GATX Q3 Earnings Reflect Favorable Conditions in NA Rail Market



GATX reported 2011 third quarter net income of $32.9 million compared to 2010 third quarter net income of $21.1 million. GATX said third-quarter 2011 results included a net positive impact of negative after-tax fair-value adjustments on interest rate swaps at GATX’s European rail affiliate, AAE Cargo, of $2.8 million and a tax benefit of $4.1 million from a reduction in statutory tax rates in the United Kingdom.

The company said its rail segment profit was $63.0 million in the third quarter compared to $32.7 million in third quarter 2010. Year-to-date 2011 segment profit was $171.3 million compared to $111.4 million in the same period last year. GATX said the improvement in rail’s segment profit is primarily driven by higher lease income due to more cars on lease, stronger asset remarketing activity and lower switching and storage costs as a result of higher fleet utilization.

At September 30, 2011, rail’s North American fleet totaled approximately 109,000 cars.
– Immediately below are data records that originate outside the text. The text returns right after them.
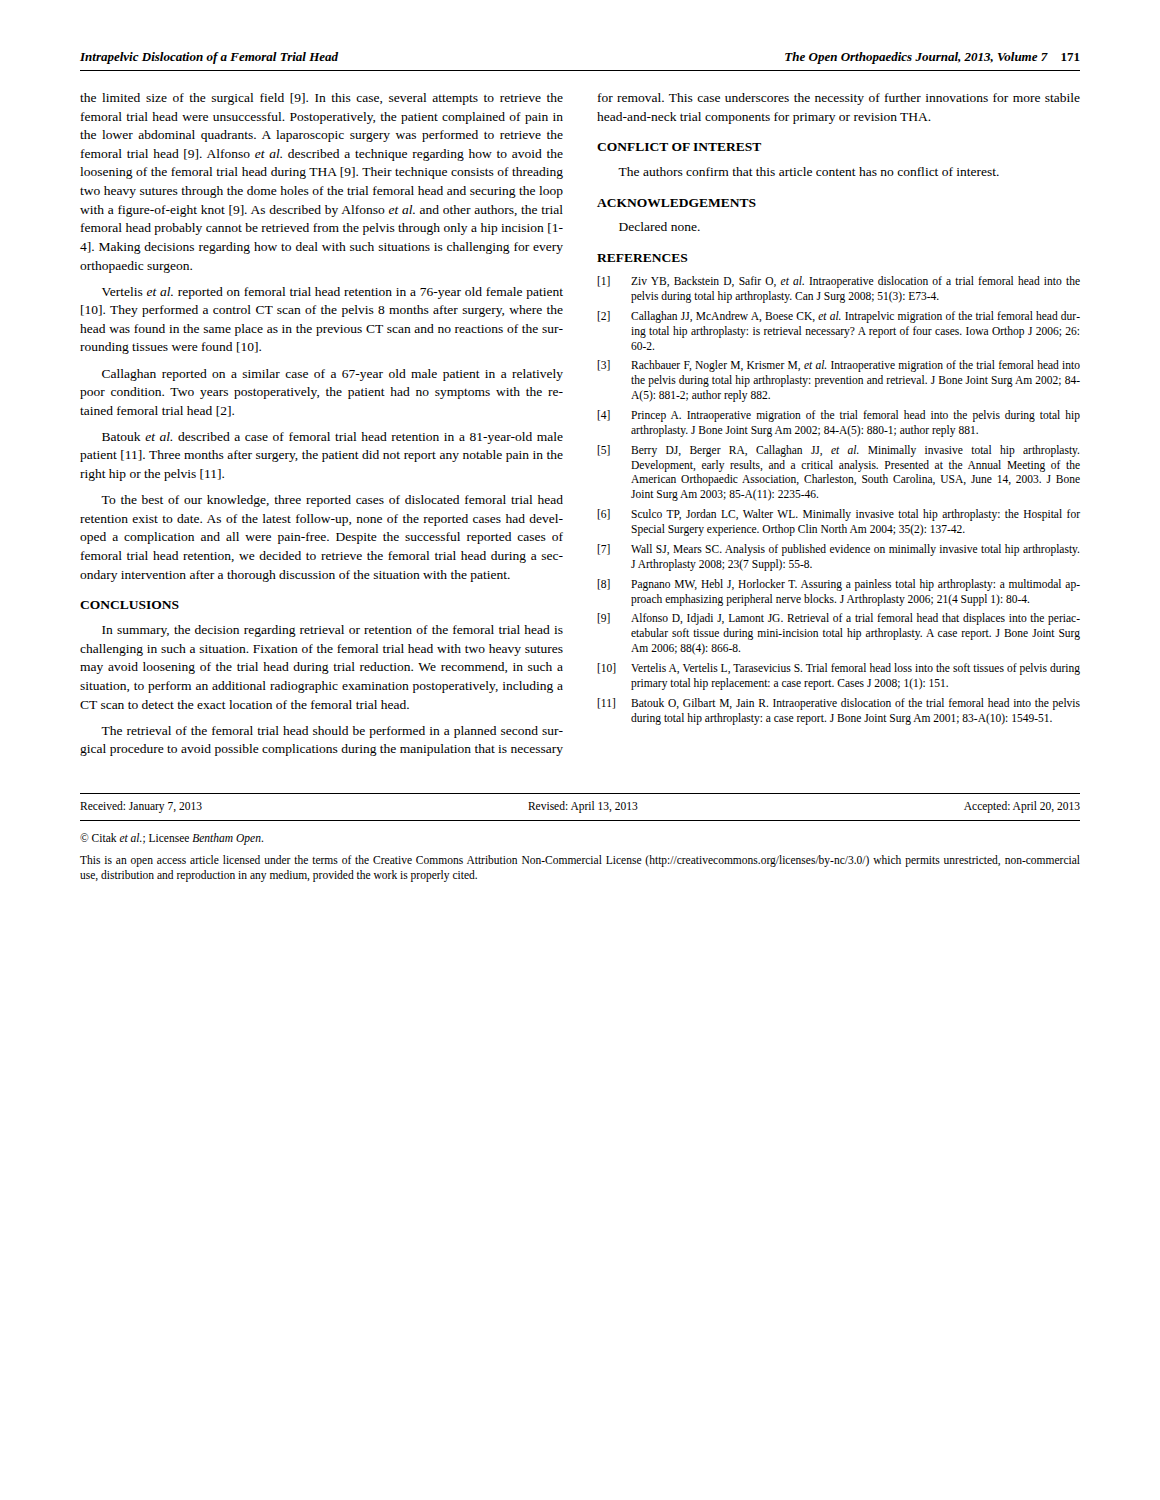Intrapelvic Dislocation of a Femoral Trial Head
The Open Orthopaedics Journal, 2013, Volume 7 171
the limited size of the surgical field [9]. In this case, several attempts to retrieve the femoral trial head were unsuccessful. Postoperatively, the patient complained of pain in the lower abdominal quadrants. A laparoscopic surgery was performed to retrieve the femoral trial head [9]. Alfonso et al. described a technique regarding how to avoid the loosening of the femoral trial head during THA [9]. Their technique consists of threading two heavy sutures through the dome holes of the trial femoral head and securing the loop with a figure-of-eight knot [9]. As described by Alfonso et al. and other authors, the trial femoral head probably cannot be retrieved from the pelvis through only a hip incision [1-4]. Making decisions regarding how to deal with such situations is challenging for every orthopaedic surgeon.
Vertelis et al. reported on femoral trial head retention in a 76-year old female patient [10]. They performed a control CT scan of the pelvis 8 months after surgery, where the head was found in the same place as in the previous CT scan and no reactions of the surrounding tissues were found [10].
Callaghan reported on a similar case of a 67-year old male patient in a relatively poor condition. Two years postoperatively, the patient had no symptoms with the retained femoral trial head [2].
Batouk et al. described a case of femoral trial head retention in a 81-year-old male patient [11]. Three months after surgery, the patient did not report any notable pain in the right hip or the pelvis [11].
To the best of our knowledge, three reported cases of dislocated femoral trial head retention exist to date. As of the latest follow-up, none of the reported cases had developed a complication and all were pain-free. Despite the successful reported cases of femoral trial head retention, we decided to retrieve the femoral trial head during a secondary intervention after a thorough discussion of the situation with the patient.
Conclusions
In summary, the decision regarding retrieval or retention of the femoral trial head is challenging in such a situation. Fixation of the femoral trial head with two heavy sutures may avoid loosening of the trial head during trial reduction. We recommend, in such a situation, to perform an additional radiographic examination postoperatively, including a CT scan to detect the exact location of the femoral trial head.
The retrieval of the femoral trial head should be performed in a planned second surgical procedure to avoid possible complications during the manipulation that is necessary for removal. This case underscores the necessity of further innovations for more stabile head-and-neck trial components for primary or revision THA.
Conflict of Interest
The authors confirm that this article content has no conflict of interest.
Acknowledgements
Declared none.
References
[1] Ziv YB, Backstein D, Safir O, et al. Intraoperative dislocation of a trial femoral head into the pelvis during total hip arthroplasty. Can J Surg 2008; 51(3): E73-4.
[2] Callaghan JJ, McAndrew A, Boese CK, et al. Intrapelvic migration of the trial femoral head during total hip arthroplasty: is retrieval necessary? A report of four cases. Iowa Orthop J 2006; 26: 60-2.
[3] Rachbauer F, Nogler M, Krismer M, et al. Intraoperative migration of the trial femoral head into the pelvis during total hip arthroplasty: prevention and retrieval. J Bone Joint Surg Am 2002; 84-A(5): 881-2; author reply 882.
[4] Princep A. Intraoperative migration of the trial femoral head into the pelvis during total hip arthroplasty. J Bone Joint Surg Am 2002; 84-A(5): 880-1; author reply 881.
[5] Berry DJ, Berger RA, Callaghan JJ, et al. Minimally invasive total hip arthroplasty. Development, early results, and a critical analysis. Presented at the Annual Meeting of the American Orthopaedic Association, Charleston, South Carolina, USA, June 14, 2003. J Bone Joint Surg Am 2003; 85-A(11): 2235-46.
[6] Sculco TP, Jordan LC, Walter WL. Minimally invasive total hip arthroplasty: the Hospital for Special Surgery experience. Orthop Clin North Am 2004; 35(2): 137-42.
[7] Wall SJ, Mears SC. Analysis of published evidence on minimally invasive total hip arthroplasty. J Arthroplasty 2008; 23(7 Suppl): 55-8.
[8] Pagnano MW, Hebl J, Horlocker T. Assuring a painless total hip arthroplasty: a multimodal approach emphasizing peripheral nerve blocks. J Arthroplasty 2006; 21(4 Suppl 1): 80-4.
[9] Alfonso D, Idjadi J, Lamont JG. Retrieval of a trial femoral head that displaces into the periacetabular soft tissue during mini-incision total hip arthroplasty. A case report. J Bone Joint Surg Am 2006; 88(4): 866-8.
[10] Vertelis A, Vertelis L, Tarasevicius S. Trial femoral head loss into the soft tissues of pelvis during primary total hip replacement: a case report. Cases J 2008; 1(1): 151.
[11] Batouk O, Gilbart M, Jain R. Intraoperative dislocation of the trial femoral head into the pelvis during total hip arthroplasty: a case report. J Bone Joint Surg Am 2001; 83-A(10): 1549-51.
Received: January 7, 2013 Revised: April 13, 2013 Accepted: April 20, 2013
© Citak et al.; Licensee Bentham Open.
This is an open access article licensed under the terms of the Creative Commons Attribution Non-Commercial License (http://creativecommons.org/licenses/by-nc/3.0/) which permits unrestricted, non-commercial use, distribution and reproduction in any medium, provided the work is properly cited.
Fleet utilization was 98.2%, consistent with the second quarter and up compared to 96.8% at the end of third quarter 2010. Renewal lease rates in the Lease Price Index (LPI) increased 9.6% over the expiring rates, compared to a 4.4% increase in the second quarter 2011 and a decline of 15.7% in the third quarter 2010. The average lease renewal term for cars in the LPI in the third quarter was 49 months, up from 41 months in the second quarter and 36 months in the third quarter of 2010.
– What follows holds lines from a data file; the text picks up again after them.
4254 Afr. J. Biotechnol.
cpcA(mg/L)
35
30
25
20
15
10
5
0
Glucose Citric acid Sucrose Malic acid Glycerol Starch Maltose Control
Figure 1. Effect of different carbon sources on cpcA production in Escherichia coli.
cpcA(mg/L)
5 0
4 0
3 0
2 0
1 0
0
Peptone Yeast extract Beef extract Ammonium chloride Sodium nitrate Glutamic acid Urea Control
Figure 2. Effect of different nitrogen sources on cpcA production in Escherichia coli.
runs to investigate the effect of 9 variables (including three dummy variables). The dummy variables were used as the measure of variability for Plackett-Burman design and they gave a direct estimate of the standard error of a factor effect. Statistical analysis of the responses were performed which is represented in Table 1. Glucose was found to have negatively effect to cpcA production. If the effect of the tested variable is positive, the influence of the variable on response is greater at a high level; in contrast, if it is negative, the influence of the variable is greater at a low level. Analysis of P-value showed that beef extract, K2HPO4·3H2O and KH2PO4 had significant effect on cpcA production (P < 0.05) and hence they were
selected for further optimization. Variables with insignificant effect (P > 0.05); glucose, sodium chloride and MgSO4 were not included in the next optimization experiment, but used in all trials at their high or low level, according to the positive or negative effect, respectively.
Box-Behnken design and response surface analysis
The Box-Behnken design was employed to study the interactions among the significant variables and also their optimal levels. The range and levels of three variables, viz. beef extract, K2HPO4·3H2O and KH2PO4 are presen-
Rail’s European wholly-owned tank car fleet totaled approximately 21,000 cars and utilization was 96.0% at the end of the third quarter, compared to 95.7% at the end of the second quarter and 95.3% at the end of third quarter 2010.
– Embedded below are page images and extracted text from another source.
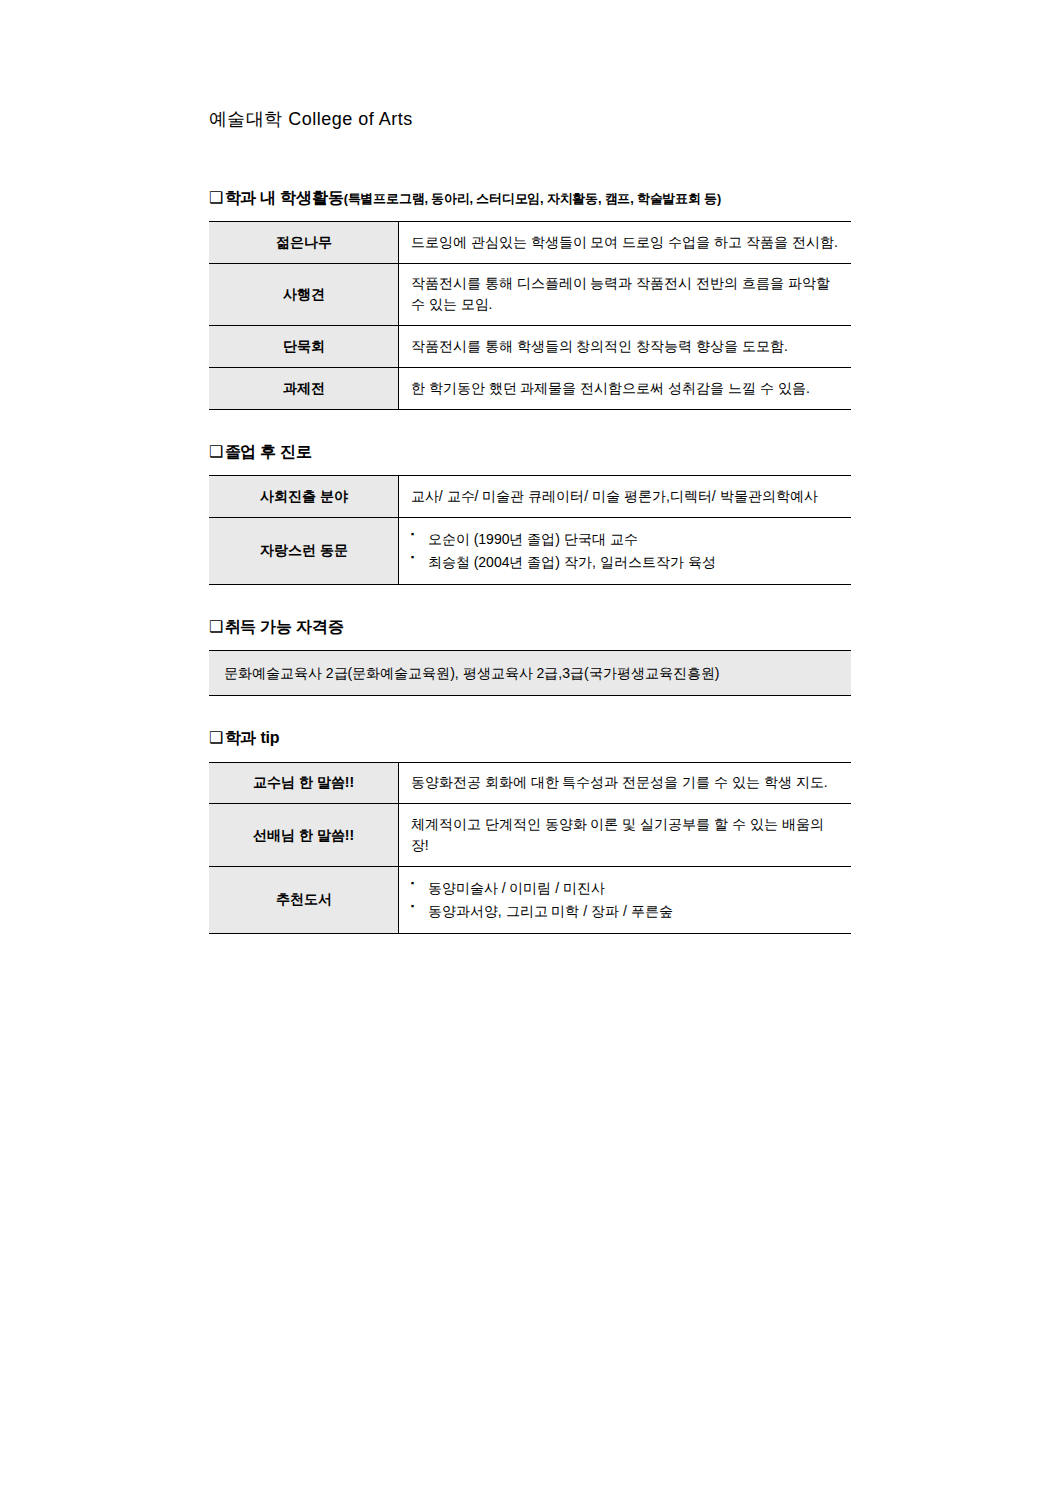예술대학 College of Arts
❑학과 내 학생활동(특별프로그램, 동아리, 스터디모임, 자치활동, 캠프, 학술발표회 등)
| 젊은나무 | 드로잉에 관심있는 학생들이 모여 드로잉 수업을 하고 작품을 전시함. |
| 사행견 | 작품전시를 통해 디스플레이 능력과 작품전시 전반의 흐름을 파악할 수 있는 모임. |
| 단묵회 | 작품전시를 통해 학생들의 창의적인 창작능력 향상을 도모함. |
| 과제전 | 한 학기동안 했던 과제물을 전시함으로써 성취감을 느낄 수 있음. |
❑졸업 후 진로
| 사회진출 분야 | 교사/ 교수/ 미술관 큐레이터/ 미술 평론가,디렉터/ 박물관의학예사 |
| 자랑스런 동문 | 오순이 (1990년 졸업) 단국대 교수 최승철 (2004년 졸업) 작가, 일러스트작가 육성 |
❑취득 가능 자격증
문화예술교육사 2급(문화예술교육원), 평생교육사 2급,3급(국가평생교육진흥원)
❑학과 tip
| 교수님 한 말씀!! | 동양화전공 회화에 대한 특수성과 전문성을 기를 수 있는 학생 지도. |
| 선배님 한 말씀!! | 체계적이고 단계적인 동양화 이론 및 실기공부를 할 수 있는 배움의 장! |
| 추천도서 | 동양미술사 / 이미림 / 미진사 동양과서양, 그리고 미학 / 장파 / 푸른숲 |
Brian A. Kenney, president and chief executive officer of GATX, said, “Operating conditions remain favorable in the North American rail market. Our fleet utilization at the end of the third quarter was 98.2%, and lease rates continue to strengthen. The Lease Price Index was a positive 9.6% as we saw high demand for many car types. Also, during the quarter we began to take delivery of new railcars that are a part of our five-year supply agreement announced earlier this year.”